«La chute des cours en bourse nous oblige à effectuer des corrections de valeur», explique Jürg Bucher, patron de PostFinance, à l'occasion de la publication des résultats, à fin septembre, du bras financier de La Poste.

Cette correction s'élève à 95 millions de francs, dont 28 millions concernent uniquement les placements en actions. PostFinance dispose en effet dans son portefeuille d'un certain nombre de titres bancaires, dont des actions UBS. La situation s'est fortement aggravée au dernier trimestre. Les corrections de valeur, de 20 millions de francs à fin juin, ont presque quintuplé en trois mois. La dépréciation, calculée sur une base «normale», représente 0,2% de la valeur du portefeuille.

Extension bloquée

«Le bénéfice 2008 sera certainement inférieur à celui de 2007, qui fut une année exceptionnelle», indique Jürg Bucher. A fin septembre, il se monte à quelque 200 millions de francs, comparé à 247,7 millions une année auparavant.

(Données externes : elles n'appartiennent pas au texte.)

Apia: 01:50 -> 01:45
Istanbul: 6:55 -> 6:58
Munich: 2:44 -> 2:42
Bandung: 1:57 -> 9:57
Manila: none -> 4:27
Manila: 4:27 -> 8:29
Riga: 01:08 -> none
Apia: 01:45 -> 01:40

«L'octroi d'une licence bancaire nous permettrait de mieux diversifier nos placements et d'entrer sur le marché hypothécaire à faible risque», plaide Jürg Bucher.

La crise financière amène de l'eau au moulin de ce projet d'extension des activités de PostFinance bloqué par la majorité politique. «La garantie d'Etat ne constitue plus du tout un argument valable contre l'octroi d'une licence bancaire à PostFinance. UBS ne bénéficie-t-elle pas en ce moment elle aussi d'une forme de garantie étatique?» constate le chef de PostFinance.

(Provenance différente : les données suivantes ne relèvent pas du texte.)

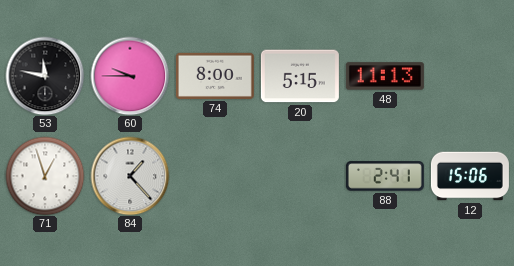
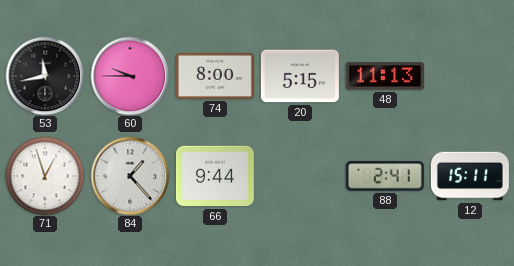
53: 11:47 -> 11:43
66: none -> 9:44
12: 15:06 -> 15:11
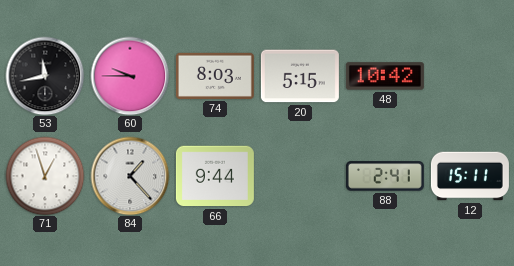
74: 8:00 -> 8:03
48: 11:13 -> 10:42
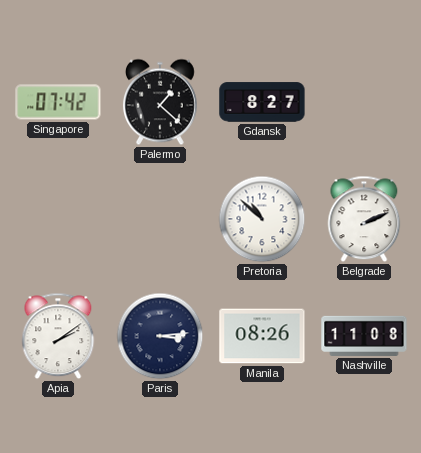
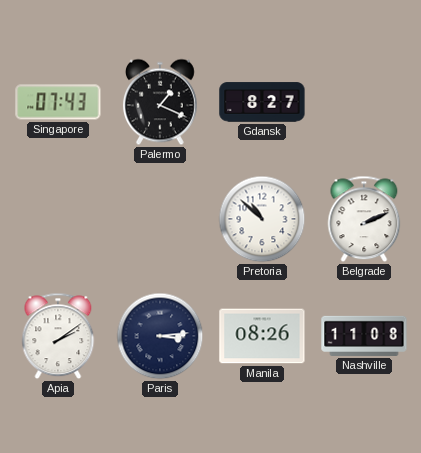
Singapore: 07:42 -> 07:43
Palermo: 1:22 -> 1:19
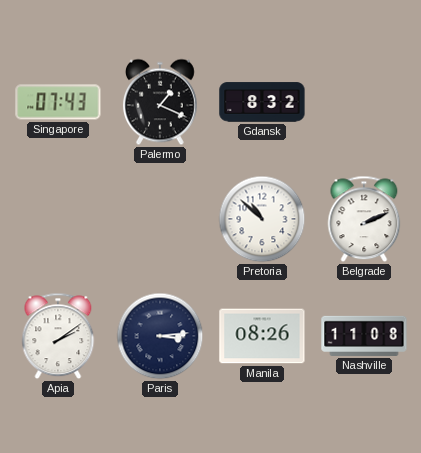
Gdansk: 8:27 -> 8:32
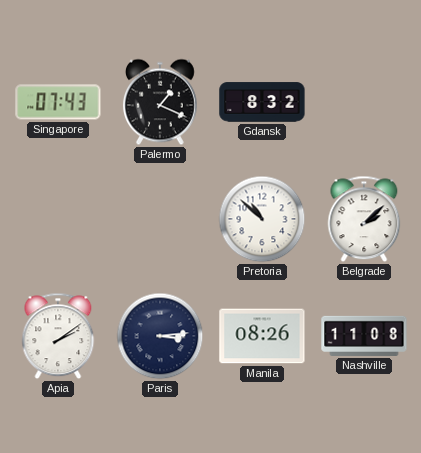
Belgrade: 2:11 -> 2:08
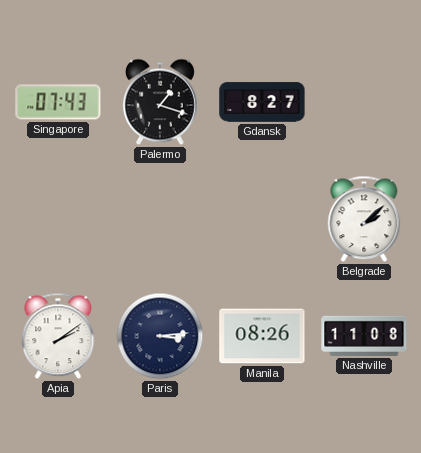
Palermo: 1:19 -> 1:18
Gdansk: 8:32 -> 8:27
Pretoria: 10:52 -> none
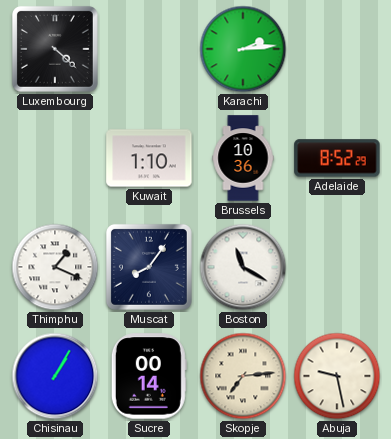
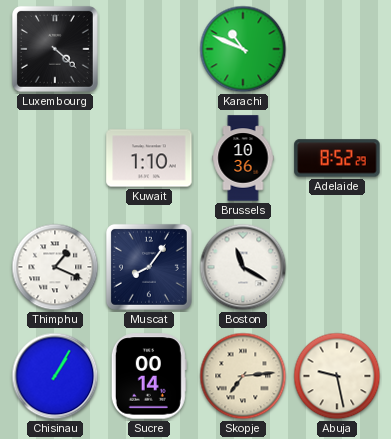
Karachi: 2:14 -> 10:49
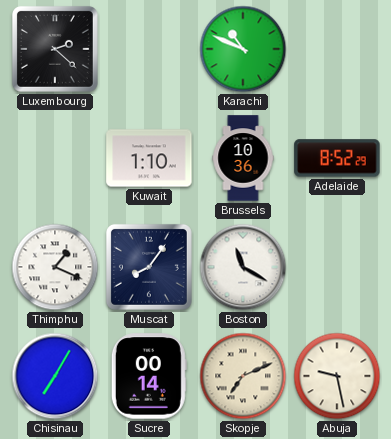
Luxembourg: 4:22 -> 2:22
Chisinau: 1:05 -> 7:05
Skopje: 7:14 -> 7:11
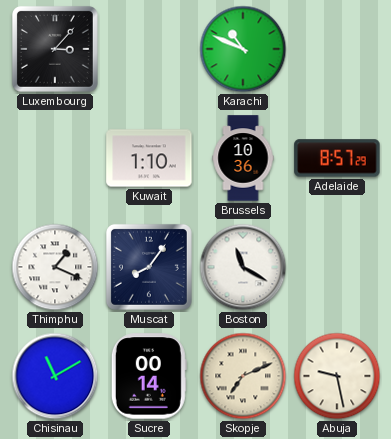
Luxembourg: 2:22 -> 3:07
Adelaide: 8:52 -> 8:57
Chisinau: 7:05 -> 11:10
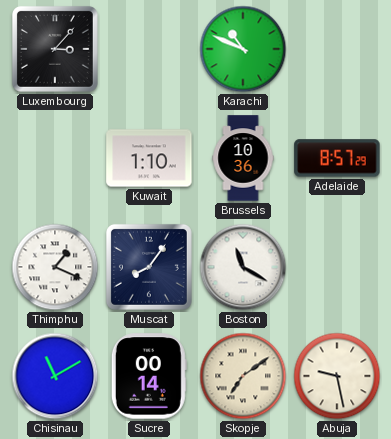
Skopje: 7:11 -> 7:09
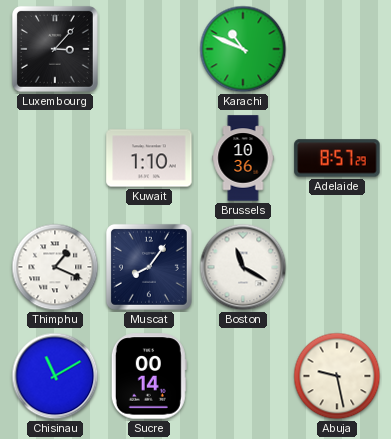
Skopje: 7:09 -> none
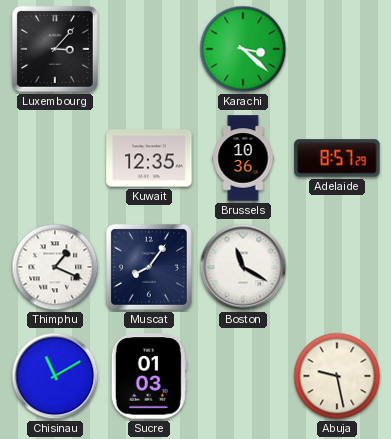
Karachi: 10:49 -> 3:22
Kuwait: 1:10 -> 12:35
Sucre: 00:14 -> 01:03
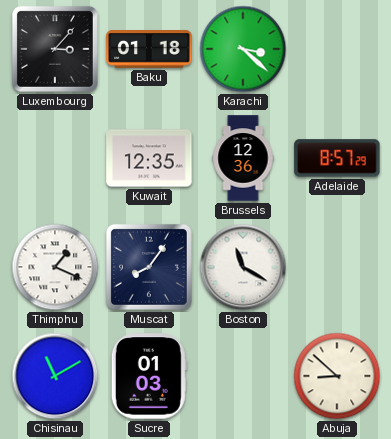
Baku: none -> 01:18
Brussels: 10:36 -> 12:36
Abuja: 9:28 -> 8:52
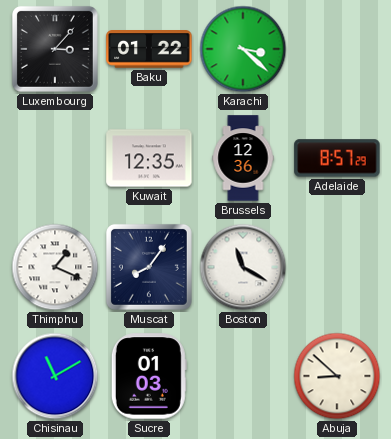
Baku: 01:18 -> 01:22
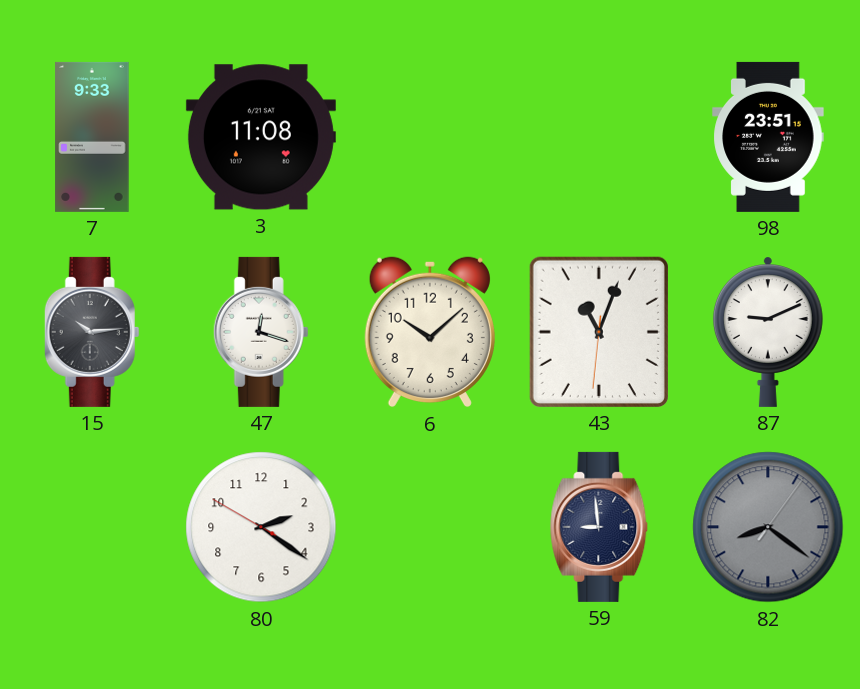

L'établissement est considéré comme une institution refuge. 222000 nouveaux comptes ont été ouverts depuis le début de l'année, en progression de 55% par rapport à 2007. Des nouveaux capitaux à hauteur de 4,8 milliards de francs ont afflué. Comment PostFinance les place-t-il dans un marché tendu? «Ce n'est pas facile, en ce moment, d'investir ces capitaux sans prendre de grands risques, reconnaît Jürg Bucher. A court terme, nous choisissons surtout le marché «repo» auprès de la BNS, et à long terme des obligations hypothécaires et des institutions proches d'un régime de droit public.»

Le client est roi

Finalement, PostFinance, pour éviter une déstabilisation du système interbancaire, n'aurait-elle pas dû refuser ou contingenter les nouveaux dépôts de fonds? «Notre rôle n'est pas de dicter les choix des clients», rétorque Jürg Bucher.

Le plan de sauvetage d'UBS par des fonds publics lui paraît adéquat. «C'est regrettable d'avoir dû en arriver là, mais face à cette situation dangereuse, il fallait aider une entreprise très importante pour l'économie suisse. Ces mesures me paraissent donc parfaitement justifiées.»